A label is a single component of a domain name string, delimited by periods. For instance, “www”, “microsoft”, and “com” are the three labels in the domain name “www.microsoft.com”.
A plain hostname is an unqualified, single-label hostname like “payroll”, which typically refers to a server on a local intranet.
A Public Suffix is the suffix portion of a FQDN under which independent entities may register subdomains. For example, ltd.co.im is a Public Suffix. A Public Suffix contains one or more labels. Sometimes the term “effective TLD” is used as a synonym.
The registrable domain is the public suffix plus one additional label. Sometimes eTLD+1 is used as a synonym.
It should be noted that many displays of URLs in the web platform occur on surfaces not deemed securable.
Any URL displayed below the browser’s “line of death” is usually inherently spoofable (insofar as web content can usually fake the entire UI). In particular, this means that UI helpers like the Status Bubble are inherently untrustworthy.
This document focuses on best practices for “static” display of URLs: that is, the display of a single URL.
URL spoofing vulnerabilities also include “dynamic” spoofing attacks that rely upon the browser failing to update a URL display (or failing to do so in a timely manner) based on an asynchronous operation.
If your UI allows for asynchronous operations (e.g., user can interact with one context while another loads), care must be taken to avoid mismatch between the “current” and the “loading” context.
The most common dynamic attacks rely upon the fact that navigation and script execution are typically asynchronous operations.
An attacker starts on a page with a trusted URL and then navigates that context to malicious content. The user sees the outdated trusted URL and interacts with the malicious content, believing that it is under the control of the trusted site.
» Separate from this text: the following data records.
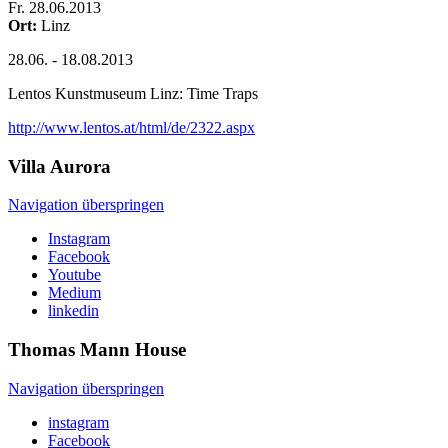
Fr
.
28.06.2013
Ort:
Linz
28.06. - 18.08.2013
Lentos Kunstmuseum Linz: Time Traps
http://www.lentos.at/html/de/2322.aspx
Villa
Aurora
Navigation überspringen
Instagram
Facebook
Youtube
Medium
linkedin
Thomas Mann
House
Navigation überspringen
instagram
Facebook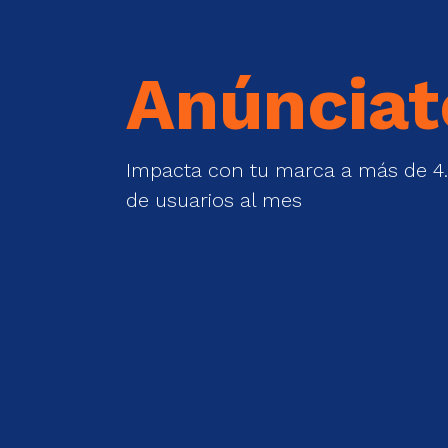
Anúnciat
Impacta con tu marca a más de 4.
de usuarios al mes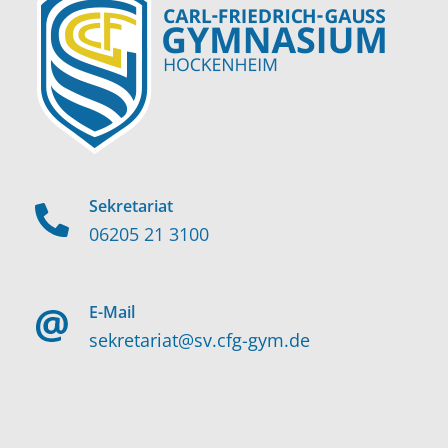
Sekretariat
06205 21 3100
E-Mail
sekretariat@sv.cfg-gym.de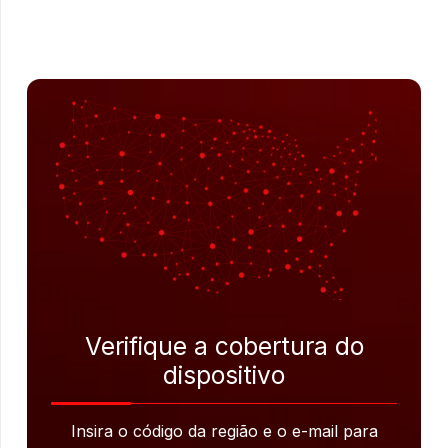
Verifique a cobertura do
dispositivo
Insira o código da região e o e-mail para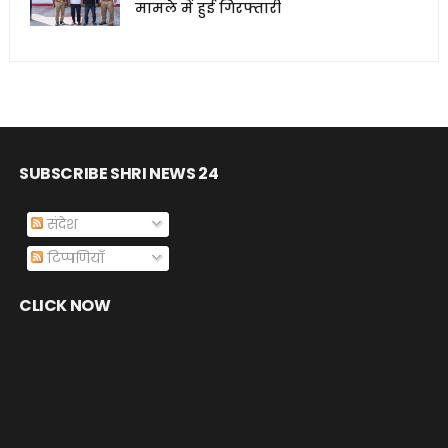
मामले में हुई गिरफ्तारी
SUBSCRIBE SHRI NEWS 24
संदेश
टिप्पणियाँ
CLICK NOW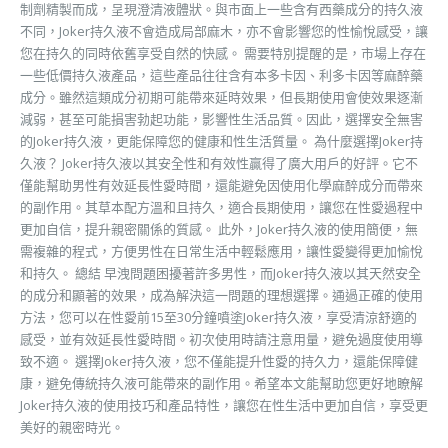
制劑精製而成，呈現澄清液體狀。與市面上一些含有西藥成分的持久液
不同，Joker持久液不會造成局部麻木，亦不會影響您的性愉悅感受，讓
您在持久的同時依舊享受自然的快感。 需要特別提醒的是，市場上存在
一些低價持久液產品，這些產品往往含有本多卡因、利多卡因等麻醉藥
成分。雖然這類成分初期可能帶來延時效果，但長期使用會使效果逐漸
減弱，甚至可能損害勃起功能，影響性生活品質。因此，選擇安全無害
的Joker持久液，更能保障您的健康和性生活質量。 為什麼選擇Joker持
久液？ Joker持久液以其安全性和有效性贏得了廣大用戶的好評。它不
僅能幫助男性有效延長性愛時間，還能避免因使用化學麻醉成分而帶來
的副作用。其草本配方溫和且持久，適合長期使用，讓您在性愛過程中
更加自信，提升親密關係的質感。 此外，Joker持久液的使用簡便，無
需複雜的程式，方便男性在日常生活中輕鬆應用，讓性愛變得更加愉悅
和持久。 總結 早洩問題困擾著許多男性，而Joker持久液以其天然安全
的成分和顯著的效果，成為解決這一問題的理想選擇。通過正確的使用
方法，您可以在性愛前15至30分鐘噴塗Joker持久液，享受清涼舒適的
感受，並有效延長性愛時間。初次使用時請注意用量，避免過度使用導
致不適。 選擇Joker持久液，您不僅能提升性愛的持久力，還能保障健
康，避免傳統持久液可能帶來的副作用。希望本文能幫助您更好地瞭解
Joker持久液的使用技巧和產品特性，讓您在性生活中更加自信，享受更
美好的親密時光。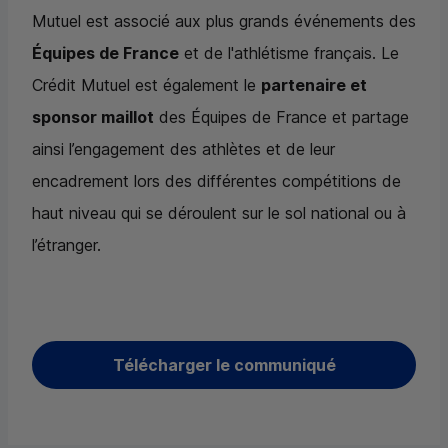
Mutuel est associé aux plus grands événements des
Équipes de France
et de l'athlétisme français. Le
Crédit Mutuel est également le
partenaire et
sponsor maillot
des Équipes de France et partage
ainsi l’engagement des athlètes et de leur
encadrement lors des différentes compétitions de
haut niveau qui se déroulent sur le sol national ou à
l’étranger.
Télécharger le communiqué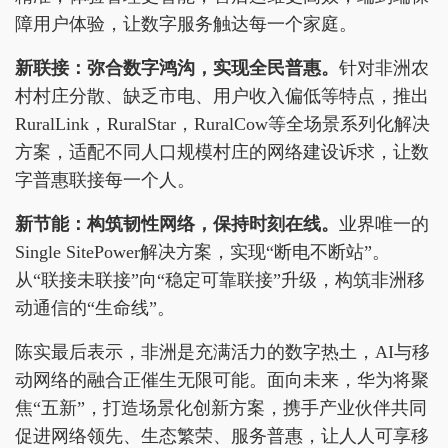
障用户体验，让数字服务触达每一个家庭。
新联接：弥合数字鸿沟，实现全民普惠。
针对非洲农
村村庄分散、缺乏市电、用户收入偏低等特点，推出
RuralLink，RuralStar，RuralCow等全场景系列化解决
方案，适配不同人口规模村庄的网络建设诉求，让数
字普惠联接每一个人。
新节能：构筑韧性网络，保持时刻在线。
业界唯一的
Single SitePower解决方案，实现“断电不断站”。
从“联接未联接”向“稳定可靠联接”升级，构筑非洲移
动通信的“生命线”。
陈实最后表示，非洲是充满活力的数字热土，AI与移
动网络的融合正催生无限可能。面向未来，华为将聚
焦“五新”，打造场景化创新方案，携手产业伙伴共同
促进网络领先、生态繁荣、服务普惠，让人人可享移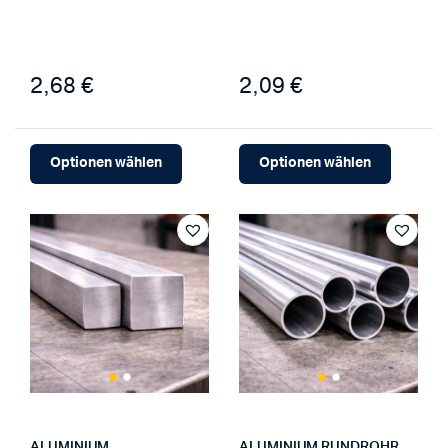
2,68 €
2,09 €
Optionen wählen
Optionen wählen
ALUMINIUM
ALUMINIUM RUNDROHR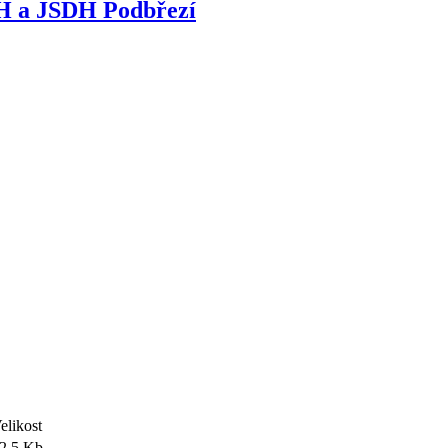
elikost
2.5 Kb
Alternatively, the attack starts on a malicious page which begins a navigation to a trusted URL. The user sees the pending trusted URL and interacts with the malicious content believing it is under the control of the trusted site.
Dynamic attacks are particularly prevalent and challenging to mitigate in UI surfaces used both for URL input and display, such as the omnibox.
An additional complexity arises from the fact that some forms of navigation (those which result in a HTTP/204 response or a file download) are not expected to update the URL shown in the omnibox. As a consequence, the precise timing of updates to the URL shown in the omnibox is a critical factor in the security of the system and a common source of vulnerability. Chrome has been discussing possible UI treatments to more clearly differentiate pending and committed URLs in crbug.com/719856.
However, because dynamic attacks have little in common with static attacks and are generally very tightly tied to the behavior of the URL display surface, they are out of scope for this document.
The web security model expects the user to recognize which hosts are backed by legitimate organizations (google.com
) and which are not (google-update.com
).
For the purposes of this document, we do not concern ourselves with the ability of a website to obtain a misleading domain name that is visually distinctive from a legitimate domain name.
There exist features, like Safe Browsing and EV certificate display, which may act as a supplement to origin display, but these features are not available in all situations and are often “best effort.” Replacing or augmenting human analysis of origins remains an active topic of research and brainstorming.
In some cases, a domain owner is willing to supply content from a third-party within their own address space, leading to potential confusion about the ownership and source of the content displayed.
This is, generally, outside of the client threat-model, although in some cases (e.g., AMP), the client platform may attempt to introduce new UI to clarify the situation.
Chromium's open-source Trickuri tool is a Go-based proxy server designed to enable manual testing of URL display behavior.